Methods for the identification and compilation of applicable guidelines

Data Source

Medline (1946-2012) was used for literature search. Terms and keywords used for searching are shown as follows:

  • Guidelines (MeSH & “explode”), Principle, Heuristic
  • Software design (MeSH & “explode”), Information systems (MeSH & “explode”), usability

The “explode” box of searching tool was ticked. It included all narrowed terms under the MeSH terms listed above. The terms and keywords were conjunct by “or” in each category, and “and” between categories.

In addition, we searched the literature by Google and Google scholar using the above terms. Reference lists of identified articles were also carefully examined to ensure all relevant articles to be properly reviewed.
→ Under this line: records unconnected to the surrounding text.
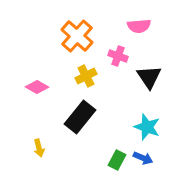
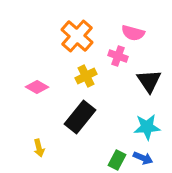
pink semicircle: moved 6 px left, 7 px down; rotated 20 degrees clockwise
black triangle: moved 4 px down
cyan star: rotated 24 degrees counterclockwise
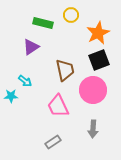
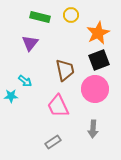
green rectangle: moved 3 px left, 6 px up
purple triangle: moved 1 px left, 4 px up; rotated 18 degrees counterclockwise
pink circle: moved 2 px right, 1 px up
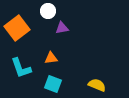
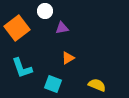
white circle: moved 3 px left
orange triangle: moved 17 px right; rotated 24 degrees counterclockwise
cyan L-shape: moved 1 px right
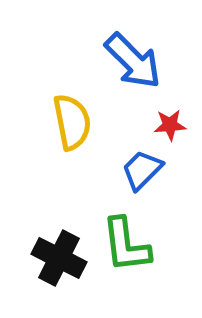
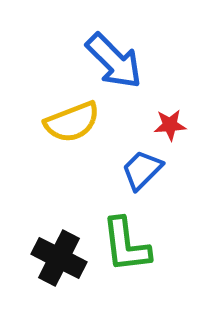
blue arrow: moved 19 px left
yellow semicircle: rotated 80 degrees clockwise
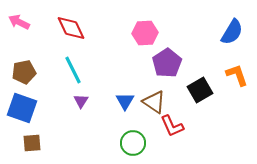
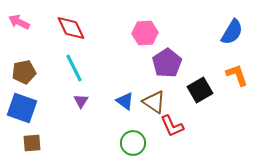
cyan line: moved 1 px right, 2 px up
blue triangle: rotated 24 degrees counterclockwise
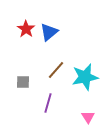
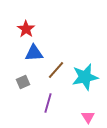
blue triangle: moved 15 px left, 21 px down; rotated 36 degrees clockwise
gray square: rotated 24 degrees counterclockwise
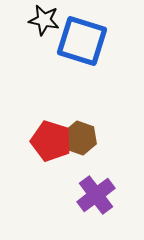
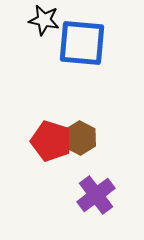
blue square: moved 2 px down; rotated 12 degrees counterclockwise
brown hexagon: rotated 8 degrees clockwise
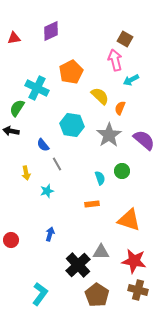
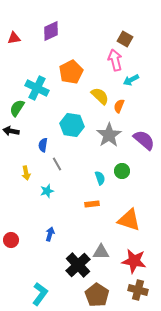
orange semicircle: moved 1 px left, 2 px up
blue semicircle: rotated 48 degrees clockwise
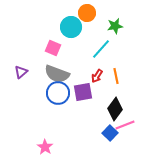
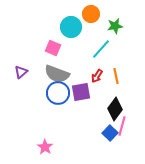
orange circle: moved 4 px right, 1 px down
purple square: moved 2 px left
pink line: moved 3 px left, 1 px down; rotated 54 degrees counterclockwise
Inclusion and Exclusion Criteria

In the review, we included articles that complied with the following criteria:

  • Computer-based system
  • Usability, HCI, human factor related
  • Guidelines or principles that concretely construct Dos and Don’ts in a system design
  • The guidelines are from a trustable source or supported by empirical studies, validation procedure

Study Selection and Information Extraction

We reviewed the full papers of the identified citations and applied a screening algorithm based on the inclusion and exclusion criteria described above. Two of us rated each article as “potentially relevant” or “potentially not relevant.” The results collected the following information from each “potentially relevant” article: year of publication, author, high/low level about descriptive granularity, high/low reliability, healthcare related, a number of guidelines and URL. Since Google searching leads uneven coverage of the literature, we circulated the results to a group of usability experts for justification and uncovered items.

Compilation of Existing Guidelines

The compilation was based upon the guideline documents that were qualified for inclusion. Every piece of document included a great number of instructional system design principles in detail. Initially, all principles were extracted and put into an excel spreadsheet for reviewing, which ensured retaining all usability guidelines that were applicable to the design and development of EHR systems, and specifically addressed Meaningful Use (MU) objectives at stages. Two curators were recruited to conduct this task, basically a matching process separately. All conflicts were resolved by discussions.

The matching process targeted at labeling extracted principles by MU objectives. In stage one, eight MU objectives were announced. They were medication list, drug-drug and drug allergy interaction checks, medication allergy list, e-prescribing, CPOE, clinical decision support, electronic medication administration record and clinical information reconciliation. It was believed that, upon classified principles by MU objectives, our guideline would instruct a more useful, usable and satisfying design of EHR.

In this process, there were two noticeable situations – not fitting into any of the objectives or fitting into majority of them. The curators would remove principles fell into the former situation and label the latter ones as general principles.